- **DOCUMENT PASSAGE**:
▬▬▬▬▬▬▬▬▬▬

Yu said that the national highway network is a national strategic project but local highway networks are built by local governments. “What the national government vowed to control is the scale of local highway networks, rather than the national highway network,” he said. 

Driving Debt 
Since 2013, the MOT has made public its annual report on toll roads nationwide. China’s toll roads had amassed a debt pile of 5.28 trillion yuan (US$780b) by the end of 2017, increasing by 429 billion yuan (US$63b) year-on-year. Meanwhile, toll fee collection stood at 513 billion yuan (US$76b), but expenditure totaled 916 billion yuan (US$135b), leading to a loss of 403 billion yuan (US$59b). Nevertheless, construction fever continues to this day. 

“In China, people put too much on the value of road construction, such as luring investment or serving as vanity projects,” said an insider who spoke to NewsChina on condition of anonymity. “It is no longer a simple economic phenomenon.” 

Yu Mingyuan told our reporter that construction fever runs rampant in some provinces, and so the main goal of the new regulation will be to reel in the highway construction mania. Yet against the backdrop of current operation and management modes, he added, there is little room to downsize projects.  

Yu argued that according to requirements, any highway construction has to be started with at least 30 percent of funding in place – not from loans, but in fact, many projects only get going after securing bank loans. In 2017 alone, 81.3 percent of toll road income nationwide went to repaying loans and interest.

▬▬▬▬▬▬▬▬▬▬

Rows contained in a dataset
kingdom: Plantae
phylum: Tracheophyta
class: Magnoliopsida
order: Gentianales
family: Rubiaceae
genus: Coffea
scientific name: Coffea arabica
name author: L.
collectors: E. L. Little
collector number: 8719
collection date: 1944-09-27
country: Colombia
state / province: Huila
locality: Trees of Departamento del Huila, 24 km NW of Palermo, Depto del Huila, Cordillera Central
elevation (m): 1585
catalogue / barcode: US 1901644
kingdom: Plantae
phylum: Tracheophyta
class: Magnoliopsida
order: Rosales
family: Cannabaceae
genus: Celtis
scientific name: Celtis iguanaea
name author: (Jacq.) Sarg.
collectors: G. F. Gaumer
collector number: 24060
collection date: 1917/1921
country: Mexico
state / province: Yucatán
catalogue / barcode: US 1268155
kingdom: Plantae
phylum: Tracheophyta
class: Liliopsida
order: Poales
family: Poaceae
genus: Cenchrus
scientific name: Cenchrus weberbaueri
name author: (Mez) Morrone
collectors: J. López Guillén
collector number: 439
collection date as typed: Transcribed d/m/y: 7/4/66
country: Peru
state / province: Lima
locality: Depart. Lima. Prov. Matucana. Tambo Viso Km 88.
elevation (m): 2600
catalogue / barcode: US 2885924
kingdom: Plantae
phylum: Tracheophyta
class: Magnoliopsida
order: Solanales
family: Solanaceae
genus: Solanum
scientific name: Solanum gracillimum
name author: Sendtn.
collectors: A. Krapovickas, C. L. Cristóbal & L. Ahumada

▬▬▬▬▬▬▬▬▬▬

- **TASK REQUIREMENTS**: Can you transcribe the passage on China's toll roads, starting at "Yu argued that" and ending at "loans and interest."?

- **ANSWER TO THE PROBLEM**:
Yu argued that according to requirements, any highway construction has to be started with at least 30 percent of funding in place – not from loans, but in fact, many projects only get going after securing bank loans. In 2017 alone, 81.3 percent of toll road income nationwide went to repaying loans and interest.